**Exercise materials**
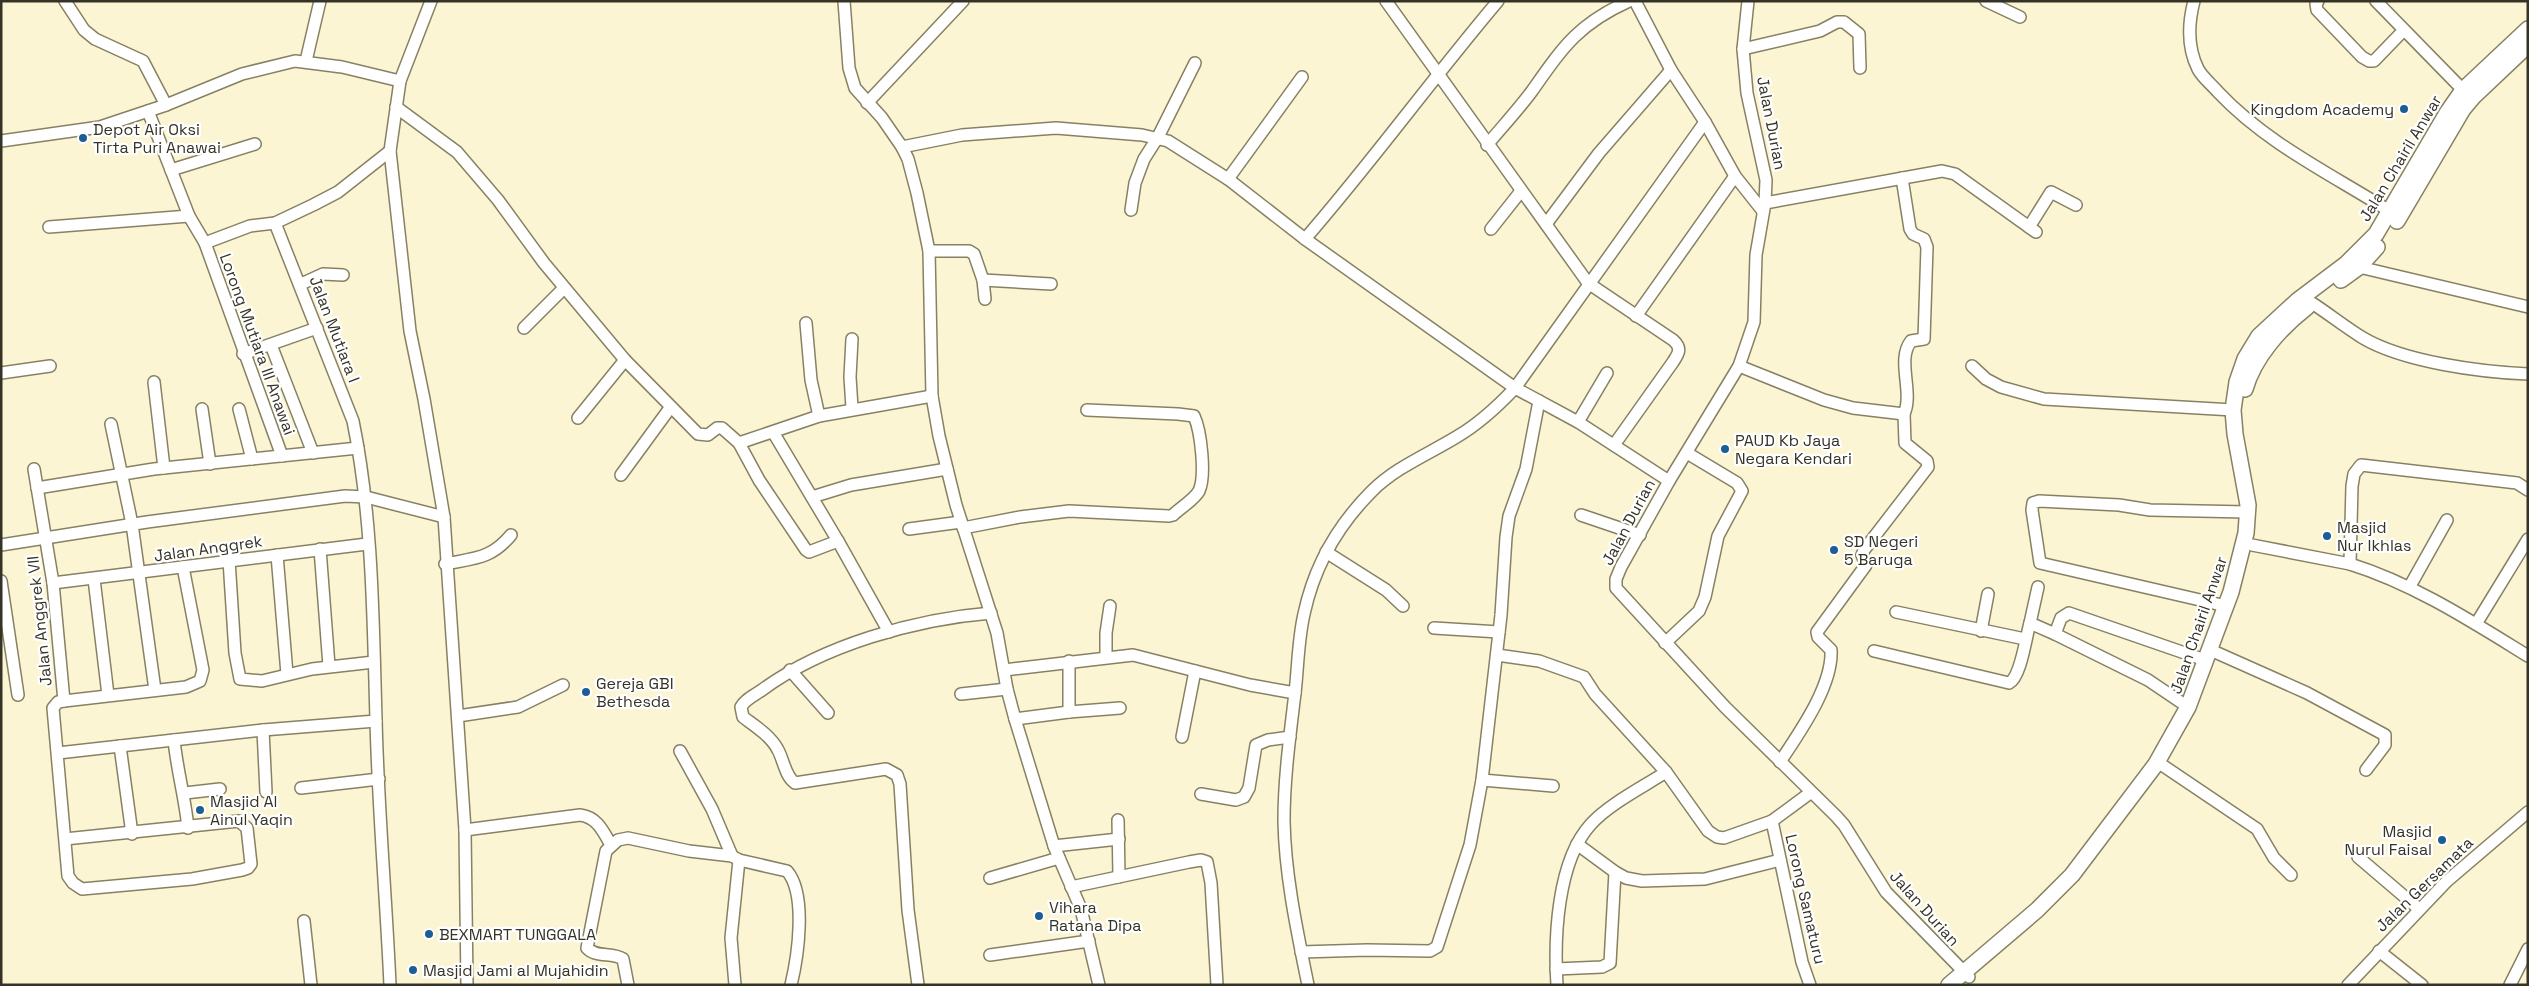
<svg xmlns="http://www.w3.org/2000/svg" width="2529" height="986" font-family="'Space Grotesk',sans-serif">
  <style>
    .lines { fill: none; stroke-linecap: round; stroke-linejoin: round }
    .minor-casing { stroke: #878164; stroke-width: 14 }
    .major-casing { stroke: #878164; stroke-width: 18 }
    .minor { stroke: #fff; stroke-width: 11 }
    .major { stroke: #fff; stroke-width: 15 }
    .poi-dot { fill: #1c5e93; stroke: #fff; stroke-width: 2 }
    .labels { text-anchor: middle; stroke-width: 4.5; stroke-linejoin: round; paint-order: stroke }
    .poi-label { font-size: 16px; fill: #353226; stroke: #fff; text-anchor: start }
    .street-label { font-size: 16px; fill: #353226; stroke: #fff }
  </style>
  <rect width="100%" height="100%" fill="#fbf5d4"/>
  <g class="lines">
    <g class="minor-casing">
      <g id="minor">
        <polyline points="65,1 84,30 95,39 143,61 166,105"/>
        <polyline points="431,1 400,81 390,151 410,331 424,399 444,517 465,830 467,985"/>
        <polyline points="844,1 849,68 855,88 882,118 902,147 908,159 917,193 929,251 932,396 939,436 956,505 997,633 1007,689 1015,719 1054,846 1081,909 1099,985"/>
        <path d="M1386 1 1588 283 1673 340C1682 348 1679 353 1673 362L1614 445"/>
        <polyline points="1748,1 1743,49 1747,93 1766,180 1765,203 1756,255 1754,322 1739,366 1669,481 1621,567 1616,579 1616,588 1725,707 1836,816 1844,825 1886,892 1969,977"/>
        <polyline points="1986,1 2020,17"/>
        <path d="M2194 1C2188 24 2187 47 2198 69 2202 77 2212 85 2218 92 2267 144 2331 174 2391 212"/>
        <polyline points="2318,1 2316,4 2317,10 2362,57 2369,61 2374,61 2403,31"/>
        <polyline points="2376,1 2463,90"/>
        <polyline points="1743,49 1820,31 1837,22 1844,22 1859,34 1860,68"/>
        <polyline points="306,61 320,1"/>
        <polyline points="867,103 963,1"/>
        <polyline points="396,107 457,152 498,200 544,263 625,360 698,434 708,435 717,428 722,428 739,443 759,480 806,550 809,552 838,541 773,432"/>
        <polyline points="148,111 189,216 205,243 282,456"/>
        <polyline points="1705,122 1735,176"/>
        <polyline points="1,141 100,127 166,105 242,74 295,61 342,67 400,81"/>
        <path d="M1487 145C1502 127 1518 110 1532 91 1563 47 1578 24 1629 1"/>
        <polyline points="902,147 962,135 1056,128 1142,135 1168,141 1228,179 1305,239 1515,388 1578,422 1669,481"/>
        <polyline points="171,170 255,144"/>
        <polyline points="1228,179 1302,77"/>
        <polyline points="1765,203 1942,171 1955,174 2036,232"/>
        <polyline points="1131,210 1135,183 1144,159 1158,137 1195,63"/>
        <path d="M275 223 353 421C373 519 373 620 376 719 378 808 386 896 390 985"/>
        <polyline points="1546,224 1599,153 1671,70"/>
        <polyline points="49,227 189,216"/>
        <polyline points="2029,227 2051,192 2076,205"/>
        <polyline points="1491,229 1521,191"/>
        <path d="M1305 239C1372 162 1432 79 1498 1"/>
        <polyline points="205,243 250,226 275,223 313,205 338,192 390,151"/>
        <polyline points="929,251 969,251 974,254 983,280 985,299"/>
        <polyline points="2354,262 2359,267 2528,307"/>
        <polyline points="983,280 1051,284"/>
        <polyline points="301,284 323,274 343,275"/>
        <path d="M2312 303C2329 314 2345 327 2363 338 2404 362 2480 372 2528 374"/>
        <polyline points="1636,316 1735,176 1762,210"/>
        <polyline points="806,323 811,380 819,416"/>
        <polyline points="524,328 564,288"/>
        <polyline points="852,339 850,377 852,408"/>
        <polyline points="271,345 313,453"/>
        <polyline points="243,354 317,328"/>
        <path d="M1739 366 1824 400 1853 408 1904 414C1914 392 1896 360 1911 341L1924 339 1927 247 1924 239 1913 234 1910 229 1902 178"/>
        <polyline points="1972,366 1986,379 2001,387 2044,399 2233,410"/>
        <polyline points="1,373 50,366"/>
        <polyline points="154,382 164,468"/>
        <polyline points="202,409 210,464"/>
        <polyline points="239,409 252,459"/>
        <polyline points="578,418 625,360"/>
        <polyline points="1578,422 1607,373"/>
        <polyline points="111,424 132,524 155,690"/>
        <polyline points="739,443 819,416 932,396"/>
        <polyline points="34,469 53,583 64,701"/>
        <polyline points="621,475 670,408"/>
        <polyline points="37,488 154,469 358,448"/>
        <polyline points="812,497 851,485 947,469"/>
        <polyline points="1581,515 1640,535"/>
        <path d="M963 528 1020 517 1069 511 1169 516 1173 515C1180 508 1194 500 1199 491 1206 476 1201 431 1194 416L1178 414 1087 410"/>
        <polyline points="909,529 961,522"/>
        <polyline points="838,541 889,632"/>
        <polyline points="1,545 147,522 345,496 366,497 444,517"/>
        <polyline points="2252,545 2350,564 2352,486 2354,474 2361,465 2517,483 2528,490"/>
        <polyline points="320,549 329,666"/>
        <polyline points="1326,552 1386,590 1403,606"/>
        <polyline points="277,555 287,674"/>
        <polyline points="229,560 235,653 240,679 262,681 312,669 374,662"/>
        <path d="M445 564C475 558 491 559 511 535"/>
        <path d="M2350 564C2414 584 2471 621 2528 656"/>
        <polyline points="94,579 108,695"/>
        <polyline points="1,581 18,695"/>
        <polyline points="53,583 367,544"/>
        <polyline points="2410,586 2447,520"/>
        <polyline points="2226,606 2040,563 2032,510 2033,503 2039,501 2119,505 2150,510 2248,512"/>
        <polyline points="1896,612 2025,639"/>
        <polyline points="2030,623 2038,587"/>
        <polyline points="2476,624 2528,539"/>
        <polyline points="1434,628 1499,632"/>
        <polyline points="1981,631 1988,594"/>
        <polyline points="1665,643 1699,611 1705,597 1718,536 1742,491 1737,483 1687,453"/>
        <path d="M1874 651 2009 683C2021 677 2026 636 2030 623L2055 634"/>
        <polyline points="2215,652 2307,693 2385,735 2385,745 2366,770"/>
        <polyline points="1497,655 1539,661 1584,677 1595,694 1666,772 1708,831 1717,837 1724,838 1772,821 1810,793"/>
        <polyline points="1106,657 1106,633 1110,606"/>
        <polyline points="1069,661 1069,712"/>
        <polyline points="790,670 828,713"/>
        <polyline points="1004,670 1133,655 1250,685 1295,693"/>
        <polyline points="961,694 1007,689"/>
        <polyline points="2188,707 2148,680 2055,634 2061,618 2069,613 2205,660"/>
        <polyline points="458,716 518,707 563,685"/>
        <polyline points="1015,719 1069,712 1120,708"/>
        <polyline points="263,730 266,792"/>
        <polyline points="1182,737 1195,671"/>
        <path d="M174 740C177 770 185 798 188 828"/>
        <polyline points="120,746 132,834"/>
        <path d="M680 751 712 809 732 856 739 860 787 871C807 894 798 956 791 985"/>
        <polyline points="58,753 263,730 376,721"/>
        <path d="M1780 762C1799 733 1833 686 1831 650L1818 637 1817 632 1866 565 1862 555 1864 550 1928 467 1927 461 1905 443 1904 414"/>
        <polyline points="2162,765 2257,829 2274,858 2291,875"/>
        <polyline points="1482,780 1553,786"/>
        <polyline points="301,788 379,779"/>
        <polyline points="185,793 220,789"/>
        <polyline points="1201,794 1236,800 1244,797 1249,788 1256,745 1268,740 1290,737"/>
        <polyline points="1118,820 1119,877"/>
        <polyline points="1772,821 1802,962 1810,985"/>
        <path d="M465 830 580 815C597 817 603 831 611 845"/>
        <polyline points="65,839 239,821 247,828 251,864 248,868 242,870 192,879 82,889 73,883 68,876 53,708 58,702 64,701 186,687 200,681 203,670 183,567"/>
        <polyline points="1577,844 1615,872 1626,878 1642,881 1705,879 1780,860"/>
        <polyline points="1054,846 1119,839"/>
        <polyline points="2358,857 2419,909"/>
        <polyline points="990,878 1059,858"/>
        <polyline points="1071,887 1189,862 1201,860 1207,862 1211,883 1217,985"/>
        <polyline points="304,921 311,985"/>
        <polyline points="2379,951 2422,985"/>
        <polyline points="1301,952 1367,950 1430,951 1437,947 1470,845 1482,780 1501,615 1506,537 1509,516 1526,469 1539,401"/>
        <polyline points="990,955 1089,941"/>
        <polyline points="1556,969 1602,967 1610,963 1615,872"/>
        <path d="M628 985 623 959C612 952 596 958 587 948L606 851 618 840 628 838 689 851 732 856"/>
        <polyline points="735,985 731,938 739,860"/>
        <path d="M918 985 908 910 900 784 897 775 886 769 795 783C785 776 784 761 778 750 771 736 755 726 743 717L741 707C745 699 755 695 762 690 823 645 916 619 991 613"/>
        <path d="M1308 985C1297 931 1285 875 1284 821 1284 778 1290 735 1295 693 1298 667 1298 640 1304 614 1314 567 1338 525 1372 491 1396 467 1429 454 1458 436 1480 423 1498 406 1515 388L1705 122 1671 70 1635 1"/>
        <path d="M1557 985C1554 938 1557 861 1591 824 1609 804 1643 787 1666 772"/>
        <polyline points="2348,985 2447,881 2528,812"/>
        <polyline points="2510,985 2528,949"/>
      </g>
    </g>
    <g class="major-casing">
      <g id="major">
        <polyline points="2397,221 2463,109 2474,96 2528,45"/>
        <polyline points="2341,280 2359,267 2377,247"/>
        <path d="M2245 389C2254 357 2281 327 2307 307"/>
        <polyline points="1949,985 2037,910 2072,875 2156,764 2188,707 2231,592 2246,533 2248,505 2235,434 2233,410 2237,382 2245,359 2259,336 2297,301 2346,264 2376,234 2447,113 2463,90 2528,29"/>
      </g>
    </g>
    <use href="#minor" class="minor"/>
    <use href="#major" class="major"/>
  </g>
  <g class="poi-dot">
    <circle cx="2404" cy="109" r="5"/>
    <circle cx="83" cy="138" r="5"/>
    <circle cx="1725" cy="449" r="5"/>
    <circle cx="2327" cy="536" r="5"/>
    <circle cx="1834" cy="550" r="5"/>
    <circle cx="586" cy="692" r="5"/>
    <circle cx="200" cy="810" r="5"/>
    <circle cx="2442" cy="840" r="5"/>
    <circle cx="1039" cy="916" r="5"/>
    <circle cx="429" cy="934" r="5"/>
    <circle cx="413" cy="970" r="5"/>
  </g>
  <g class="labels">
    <g class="poi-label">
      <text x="2394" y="115" text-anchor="end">Kingdom Academy</text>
      <text x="93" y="135">Depot Air Oksi<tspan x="93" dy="18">Tirta Puri Anawai</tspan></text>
      <text x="1735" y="446">PAUD Kb Jaya<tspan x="1735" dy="18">Negara Kendari</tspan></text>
      <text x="2337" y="533">Masjid<tspan x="2337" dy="18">Nur Ikhlas</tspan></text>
      <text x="1844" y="547">SD Negeri<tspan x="1844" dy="18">5 Baruga</tspan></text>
      <text x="596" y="689">Gereja GBI<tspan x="596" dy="18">Bethesda</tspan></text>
      <text x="210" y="807">Masjid Al<tspan x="210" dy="18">Ainul Yaqin</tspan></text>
      <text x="2432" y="837" text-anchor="end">Masjid<tspan x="2432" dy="18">Nurul Faisal</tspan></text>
      <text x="1049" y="913">Vihara<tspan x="1049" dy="18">Ratana Dipa</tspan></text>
      <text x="439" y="940">BEXMART TUNGGALA</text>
      <text x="423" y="976">Masjid Jami al Mujahidin</text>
    </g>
    <g class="street-label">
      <text transform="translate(1772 123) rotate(79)" y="6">Jalan Durian</text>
      <text transform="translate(2400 158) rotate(-59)" y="6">Jalan Chairil Anwar</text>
      <text transform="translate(335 329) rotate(69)" y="6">Jalan Mutiara I</text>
      <text transform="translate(258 344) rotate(70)" y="6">Lorong Mutiara III Anawai</text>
      <text transform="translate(1628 522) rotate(-62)" y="6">Jalan Durian</text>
      <text transform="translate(208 548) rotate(-8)" y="6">Jalan Anggrek</text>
      <text transform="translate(39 621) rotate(-96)" y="6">Jalan Anggrek VII</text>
      <text transform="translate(2198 625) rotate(-71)" y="6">Jalan Chairil Anwar</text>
      <text transform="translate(2424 884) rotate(-44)" y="6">Jalan Gersamata</text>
      <text transform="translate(1806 899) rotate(77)" y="6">Lorong Samaturu</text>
      <text transform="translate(1925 908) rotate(48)" y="6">Jalan Durian</text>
    </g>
  </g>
  <rect width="2529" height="986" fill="none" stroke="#353226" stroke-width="5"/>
</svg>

**Instructions for the task**
If a line in the records above has the word "linejoin", copy it.

**Answer to this problem**
    .lines { fill: none; stroke-linecap: round; stroke-linejoin: round }
    .labels { text-anchor: middle; stroke-width: 4.5; stroke-linejoin: round; paint-order: stroke }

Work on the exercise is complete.